Yo no acostumbro ir al cementerio en el Día de Muertos, no porque no me agrade esa tradición típica de los mexicanos, sino porque me resulta incómodo manifestar mi dolor entre tanta gente y algarabía.
Algunas personas creen que ese día el espíritu, el alma o lo que sea, de su ser amado regresa nadie sabe exactamente de donde, pero regresa a convivir con los vivos. Lo cual es motivo de alegría.
Yo, como ateo por convicción propia que soy, ese día me siento en el cementerio como si fuera un cojo en un concurso de patadas. Por mas que intento, no encuentro motivos para alegrarme ni siquiera un poco, porque creo que los buenos recuerdos y el cuerpo que está debajo de la lápida es todo lo que me queda de mi padre. No abrigo la esperanza de que él este arriba de una nube, esperando que transcurra la eternidad mientras se dedica a cantarle a un dios tan santo que nadie puede ver y que permite una vez al año a sus siervos (siempre y cuando tenga parientes mexicanos) ‘bajar’ a la tierra a convivir con sus parientes y amigos.

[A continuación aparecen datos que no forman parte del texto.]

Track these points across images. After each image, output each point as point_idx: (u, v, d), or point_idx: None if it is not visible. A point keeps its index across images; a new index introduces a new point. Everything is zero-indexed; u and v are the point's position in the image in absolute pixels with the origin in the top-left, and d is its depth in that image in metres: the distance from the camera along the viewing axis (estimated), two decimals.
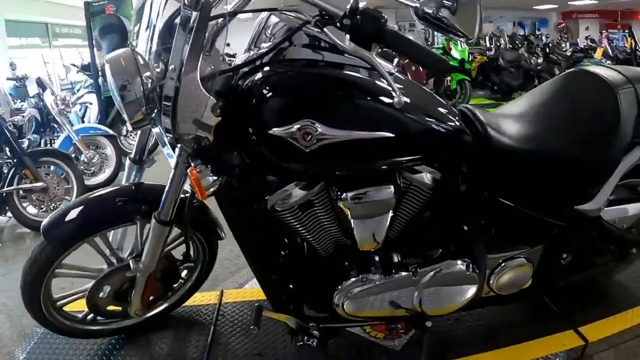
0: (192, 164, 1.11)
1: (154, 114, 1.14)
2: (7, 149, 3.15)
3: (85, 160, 3.90)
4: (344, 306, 1.35)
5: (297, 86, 1.13)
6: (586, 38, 9.73)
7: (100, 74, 4.62)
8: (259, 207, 1.23)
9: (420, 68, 6.79)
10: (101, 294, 1.59)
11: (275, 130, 1.08)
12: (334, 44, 1.04)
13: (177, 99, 1.05)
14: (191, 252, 1.71)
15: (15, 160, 3.13)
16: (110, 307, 1.66)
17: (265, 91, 1.11)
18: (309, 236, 1.29)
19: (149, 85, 1.10)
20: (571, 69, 1.69)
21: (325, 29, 1.03)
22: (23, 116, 3.43)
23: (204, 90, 1.06)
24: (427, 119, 1.24)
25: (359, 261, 1.37)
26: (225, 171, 1.16)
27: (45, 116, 4.02)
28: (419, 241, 1.44)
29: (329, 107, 1.11)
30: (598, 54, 7.27)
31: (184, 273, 1.80)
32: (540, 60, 7.40)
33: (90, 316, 1.68)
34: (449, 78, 7.18)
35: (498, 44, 8.67)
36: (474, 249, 1.44)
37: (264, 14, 1.20)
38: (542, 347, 1.68)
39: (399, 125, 1.17)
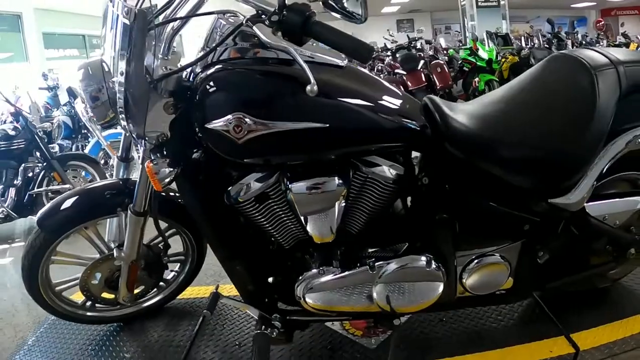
0: (151, 158, 1.19)
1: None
2: (37, 153, 3.37)
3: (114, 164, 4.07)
4: (306, 299, 1.35)
5: (228, 82, 1.17)
6: (622, 34, 9.33)
7: None
8: (221, 199, 1.27)
9: (446, 69, 6.72)
10: (94, 281, 1.69)
11: (211, 124, 1.14)
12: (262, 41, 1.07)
13: (127, 101, 1.12)
14: (175, 245, 1.79)
15: (44, 164, 3.35)
16: (105, 295, 1.76)
17: (203, 88, 1.16)
18: (269, 227, 1.31)
19: (115, 89, 1.19)
20: (553, 54, 1.55)
21: (255, 27, 1.06)
22: (52, 123, 3.65)
23: (154, 90, 1.14)
24: (372, 111, 1.23)
25: (319, 254, 1.37)
26: (181, 164, 1.23)
27: (77, 123, 4.25)
28: (381, 235, 1.42)
29: (256, 100, 1.14)
30: (632, 49, 6.96)
31: (177, 266, 1.89)
32: None
33: (88, 303, 1.79)
34: (477, 79, 7.05)
35: (532, 44, 8.43)
36: (438, 244, 1.39)
37: (214, 17, 1.24)
38: (527, 352, 1.58)
39: (332, 116, 1.18)
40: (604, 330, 1.63)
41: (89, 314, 1.81)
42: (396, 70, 6.84)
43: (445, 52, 8.43)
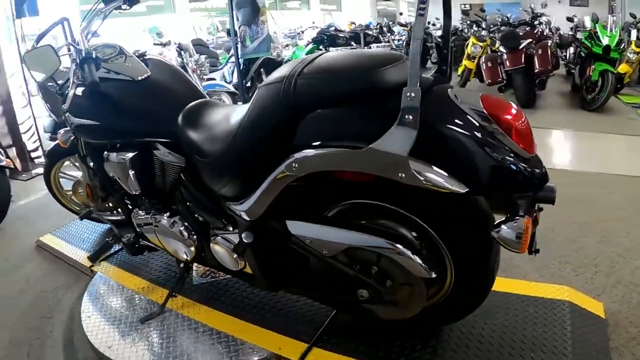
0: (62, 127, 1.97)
1: None
2: None
3: None
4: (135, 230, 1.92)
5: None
6: None
7: (238, 39, 5.55)
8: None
9: (549, 52, 6.00)
10: (81, 193, 2.54)
11: (64, 116, 1.80)
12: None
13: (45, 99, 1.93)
14: None
15: None
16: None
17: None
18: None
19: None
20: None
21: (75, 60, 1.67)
22: None
23: (59, 97, 1.89)
24: (131, 115, 1.65)
25: (140, 201, 1.82)
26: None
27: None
28: (166, 197, 1.75)
29: (70, 103, 1.75)
30: None
31: None
32: None
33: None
34: (592, 67, 6.10)
35: None
36: (183, 214, 1.69)
37: None
38: (260, 337, 1.63)
39: (101, 117, 1.69)
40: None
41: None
42: (500, 48, 6.39)
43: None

Es en días como ese que CASI envidio a los creyentes, que con sus esperanzas de la vida eterna (hasta donde entiendo infundadas) viven felices en la vida que se han fabricado. No niego que sea una bonita y agradable idea, pero con el tiempo he aprendido que prefiero la cruda realidad, (esa que no desaparece cuando dejas de creer en ella) ante lo que nadie ha podido demostrar que es algo mas que simplemente un bello ideal.
Dicen que cada dia morimos un poco, yo le agregaría que al morir nuestros seres queridos también se muere una parte de los vivos.
¡Salud! Por los que se fueron y nos dejaron algo bueno para recordarlos.